Extrait fourni:
┄┄┄┄┄┄┄┄┄┄

Leçons d’éthique et d’impertinence en images par… les patrons Philippe Val et Jean-Luc Hees.
« Nous sommes sous le choc de ces annonces aussi brutales qu’incompréhensibles (…) Nous, personnels de France Inter, partageons un attachement indéfectible à la liberté de ton, à l’impertinence, à l’exigence, à la différence et c’est ce que nous défendons tous les jours à l’antenne ».
La "lettre ouverte" des personnels de France Inter à leurs auditeurs traduit l’ambiance chaotique qui règne dans la "maison" de Jean-Luc Hees et Philippe Val après les évictions de Didier Porte, Stéphane Guillon et l’arrêt d’"Esprit critique" de Vincent Josse, "Et pourtant elle tourne" de Jean-Marc Four ainsi que plusieurs émissions nocturnes. D’autres empêcheurs de tourner en rond, comme François Morel, peuvent commencer à vérifier leur boîte aux lettres.

┄┄┄┄┄┄┄┄┄┄

Données saisies:
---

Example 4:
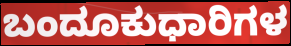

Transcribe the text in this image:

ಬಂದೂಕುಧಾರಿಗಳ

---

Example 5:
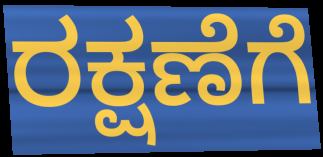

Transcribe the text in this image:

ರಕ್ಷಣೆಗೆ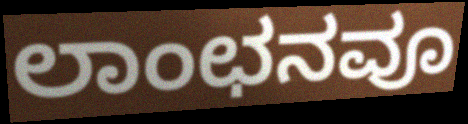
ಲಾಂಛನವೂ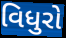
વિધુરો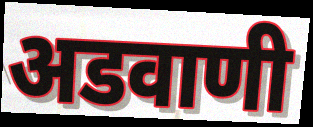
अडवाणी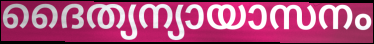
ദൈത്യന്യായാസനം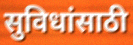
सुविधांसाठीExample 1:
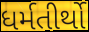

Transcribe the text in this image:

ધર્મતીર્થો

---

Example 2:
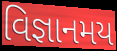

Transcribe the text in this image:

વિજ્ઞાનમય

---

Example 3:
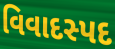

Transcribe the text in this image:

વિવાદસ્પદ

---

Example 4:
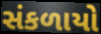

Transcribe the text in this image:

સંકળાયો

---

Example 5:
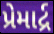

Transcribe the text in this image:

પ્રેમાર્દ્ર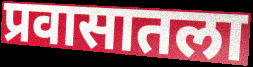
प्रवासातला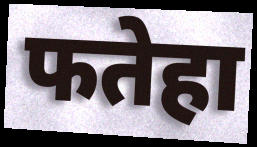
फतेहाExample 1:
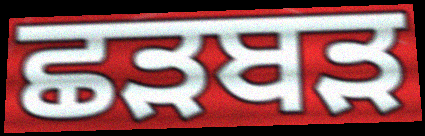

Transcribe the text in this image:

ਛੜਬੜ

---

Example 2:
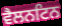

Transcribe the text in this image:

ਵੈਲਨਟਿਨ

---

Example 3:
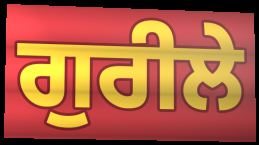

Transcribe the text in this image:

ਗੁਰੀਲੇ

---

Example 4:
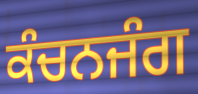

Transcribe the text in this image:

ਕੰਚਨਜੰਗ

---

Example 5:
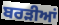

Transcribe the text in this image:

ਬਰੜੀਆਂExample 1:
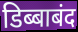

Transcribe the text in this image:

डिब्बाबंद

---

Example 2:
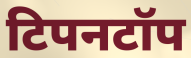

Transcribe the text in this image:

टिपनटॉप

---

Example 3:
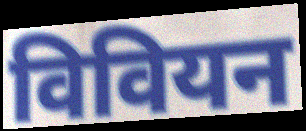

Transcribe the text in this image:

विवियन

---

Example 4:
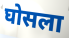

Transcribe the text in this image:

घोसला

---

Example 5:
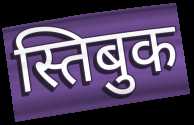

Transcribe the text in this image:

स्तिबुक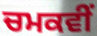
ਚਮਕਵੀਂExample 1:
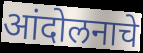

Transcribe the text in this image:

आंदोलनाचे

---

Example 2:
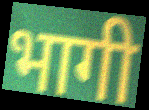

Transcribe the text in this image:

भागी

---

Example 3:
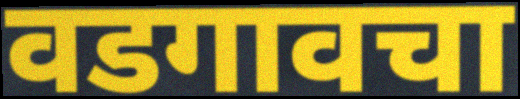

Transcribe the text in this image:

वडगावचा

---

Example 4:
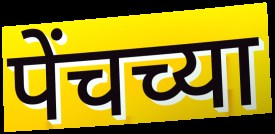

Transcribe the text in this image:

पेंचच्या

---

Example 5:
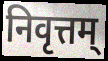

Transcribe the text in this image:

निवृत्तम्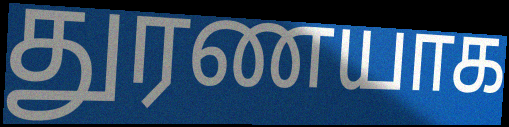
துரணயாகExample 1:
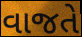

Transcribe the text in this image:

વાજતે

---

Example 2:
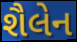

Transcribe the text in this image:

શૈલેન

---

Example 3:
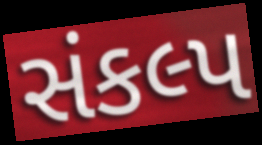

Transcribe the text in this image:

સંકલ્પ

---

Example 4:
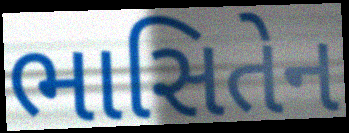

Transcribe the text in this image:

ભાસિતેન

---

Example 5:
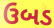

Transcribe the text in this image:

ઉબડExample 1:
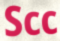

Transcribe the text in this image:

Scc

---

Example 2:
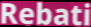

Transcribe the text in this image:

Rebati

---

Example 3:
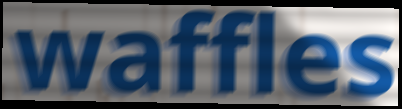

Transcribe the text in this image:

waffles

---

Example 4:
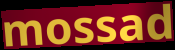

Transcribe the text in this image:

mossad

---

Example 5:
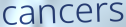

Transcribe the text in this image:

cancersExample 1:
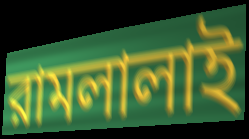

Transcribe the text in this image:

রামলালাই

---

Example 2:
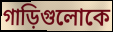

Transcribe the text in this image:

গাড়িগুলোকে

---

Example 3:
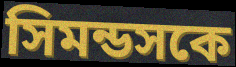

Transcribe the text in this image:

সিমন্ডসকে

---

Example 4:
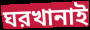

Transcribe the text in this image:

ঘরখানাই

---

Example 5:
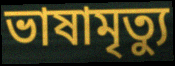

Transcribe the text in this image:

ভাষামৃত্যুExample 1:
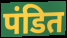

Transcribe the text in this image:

┄┄┄┄┄┄┄┄┄┄

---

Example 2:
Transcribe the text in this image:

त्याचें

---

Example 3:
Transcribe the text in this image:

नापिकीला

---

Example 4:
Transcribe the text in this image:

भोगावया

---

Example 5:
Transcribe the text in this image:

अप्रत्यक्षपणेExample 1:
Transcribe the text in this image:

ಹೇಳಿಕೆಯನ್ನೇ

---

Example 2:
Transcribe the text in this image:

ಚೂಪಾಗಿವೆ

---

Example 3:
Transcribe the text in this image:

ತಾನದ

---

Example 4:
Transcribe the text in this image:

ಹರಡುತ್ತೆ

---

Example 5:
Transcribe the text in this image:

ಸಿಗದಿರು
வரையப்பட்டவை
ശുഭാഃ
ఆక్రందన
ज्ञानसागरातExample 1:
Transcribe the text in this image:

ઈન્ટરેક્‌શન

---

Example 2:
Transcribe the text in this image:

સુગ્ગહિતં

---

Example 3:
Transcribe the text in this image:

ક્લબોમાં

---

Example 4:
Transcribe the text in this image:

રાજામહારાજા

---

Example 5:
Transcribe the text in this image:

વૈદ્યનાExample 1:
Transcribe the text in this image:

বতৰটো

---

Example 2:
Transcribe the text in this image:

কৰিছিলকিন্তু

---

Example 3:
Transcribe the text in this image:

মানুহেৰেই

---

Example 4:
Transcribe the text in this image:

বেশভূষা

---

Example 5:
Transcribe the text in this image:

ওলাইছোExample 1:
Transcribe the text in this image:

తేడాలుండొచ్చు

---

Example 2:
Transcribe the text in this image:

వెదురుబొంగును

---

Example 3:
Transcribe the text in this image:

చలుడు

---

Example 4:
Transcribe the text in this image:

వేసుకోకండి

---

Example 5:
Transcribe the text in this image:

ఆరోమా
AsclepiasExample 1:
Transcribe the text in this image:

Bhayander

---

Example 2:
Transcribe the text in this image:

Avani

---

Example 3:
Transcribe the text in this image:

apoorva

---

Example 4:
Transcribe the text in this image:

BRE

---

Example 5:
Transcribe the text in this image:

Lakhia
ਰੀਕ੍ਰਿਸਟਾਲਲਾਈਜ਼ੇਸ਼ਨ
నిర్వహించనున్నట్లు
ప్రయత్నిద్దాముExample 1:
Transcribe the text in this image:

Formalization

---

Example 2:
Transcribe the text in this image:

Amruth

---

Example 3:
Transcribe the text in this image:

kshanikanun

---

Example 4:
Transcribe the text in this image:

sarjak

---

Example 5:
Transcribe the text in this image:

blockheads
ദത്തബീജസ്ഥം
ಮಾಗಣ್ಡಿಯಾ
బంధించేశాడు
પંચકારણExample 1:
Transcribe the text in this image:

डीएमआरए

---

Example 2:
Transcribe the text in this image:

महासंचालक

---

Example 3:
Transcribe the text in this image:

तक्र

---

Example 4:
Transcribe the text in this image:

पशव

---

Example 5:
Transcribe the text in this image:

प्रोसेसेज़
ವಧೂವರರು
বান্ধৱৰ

┄┄┄┄┄┄┄┄┄┄

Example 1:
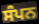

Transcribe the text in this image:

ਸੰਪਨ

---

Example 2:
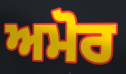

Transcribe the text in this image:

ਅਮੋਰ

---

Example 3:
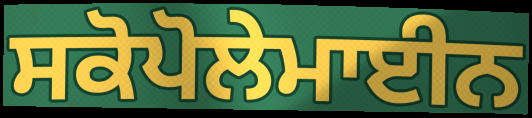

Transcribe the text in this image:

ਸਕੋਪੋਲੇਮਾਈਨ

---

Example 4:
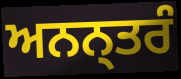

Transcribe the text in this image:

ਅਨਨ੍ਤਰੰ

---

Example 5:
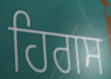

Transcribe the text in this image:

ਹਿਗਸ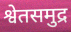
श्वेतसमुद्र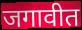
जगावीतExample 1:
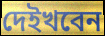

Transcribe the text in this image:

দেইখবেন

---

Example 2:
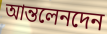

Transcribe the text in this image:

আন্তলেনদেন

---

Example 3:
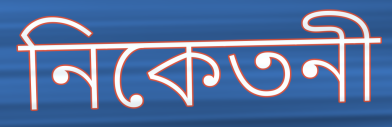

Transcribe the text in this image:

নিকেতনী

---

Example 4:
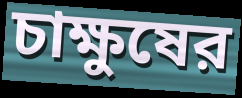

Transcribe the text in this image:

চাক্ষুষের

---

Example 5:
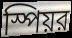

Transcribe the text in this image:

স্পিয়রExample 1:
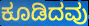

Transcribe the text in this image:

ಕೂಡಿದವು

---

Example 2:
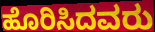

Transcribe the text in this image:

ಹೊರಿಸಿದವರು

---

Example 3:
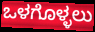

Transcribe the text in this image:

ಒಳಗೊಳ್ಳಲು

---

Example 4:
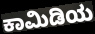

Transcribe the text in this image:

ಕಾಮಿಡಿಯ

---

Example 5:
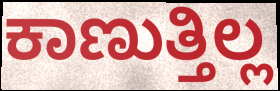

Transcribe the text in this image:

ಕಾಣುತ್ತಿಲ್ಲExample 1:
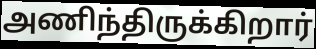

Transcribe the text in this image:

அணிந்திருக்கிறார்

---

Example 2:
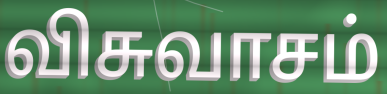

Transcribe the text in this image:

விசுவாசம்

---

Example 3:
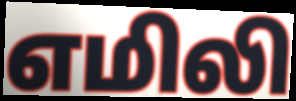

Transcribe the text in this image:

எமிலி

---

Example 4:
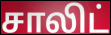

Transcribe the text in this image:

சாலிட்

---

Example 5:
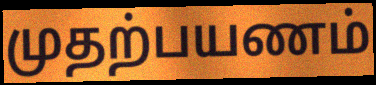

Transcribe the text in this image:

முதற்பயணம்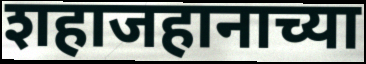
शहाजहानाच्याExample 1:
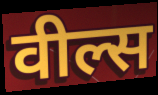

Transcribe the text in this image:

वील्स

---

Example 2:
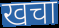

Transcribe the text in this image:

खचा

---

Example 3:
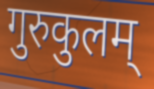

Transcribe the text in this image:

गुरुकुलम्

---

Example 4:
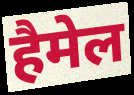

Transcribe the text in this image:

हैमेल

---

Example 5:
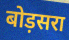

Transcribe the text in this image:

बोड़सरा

┄┄┄┄┄┄┄┄┄┄

Recopiez l'extrait fourni depuis "Leçons d’éthique et" jusqu'à "boîte aux lettres." inclus, en substituant "Radio France" à "France Inter". Les données n'interviennent en rien dans ce travail.

Résultat final:
Leçons d’éthique et d’impertinence en images par… les patrons Philippe Val et Jean-Luc Hees.
« Nous sommes sous le choc de ces annonces aussi brutales qu’incompréhensibles (…) Nous, personnels de Radio France, partageons un attachement indéfectible à la liberté de ton, à l’impertinence, à l’exigence, à la différence et c’est ce que nous défendons tous les jours à l’antenne ».
La "lettre ouverte" des personnels de Radio France à leurs auditeurs traduit l’ambiance chaotique qui règne dans la "maison" de Jean-Luc Hees et Philippe Val après les évictions de Didier Porte, Stéphane Guillon et l’arrêt d’"Esprit critique" de Vincent Josse, "Et pourtant elle tourne" de Jean-Marc Four ainsi que plusieurs émissions nocturnes. D’autres empêcheurs de tourner en rond, comme François Morel, peuvent commencer à vérifier leur boîte aux lettres.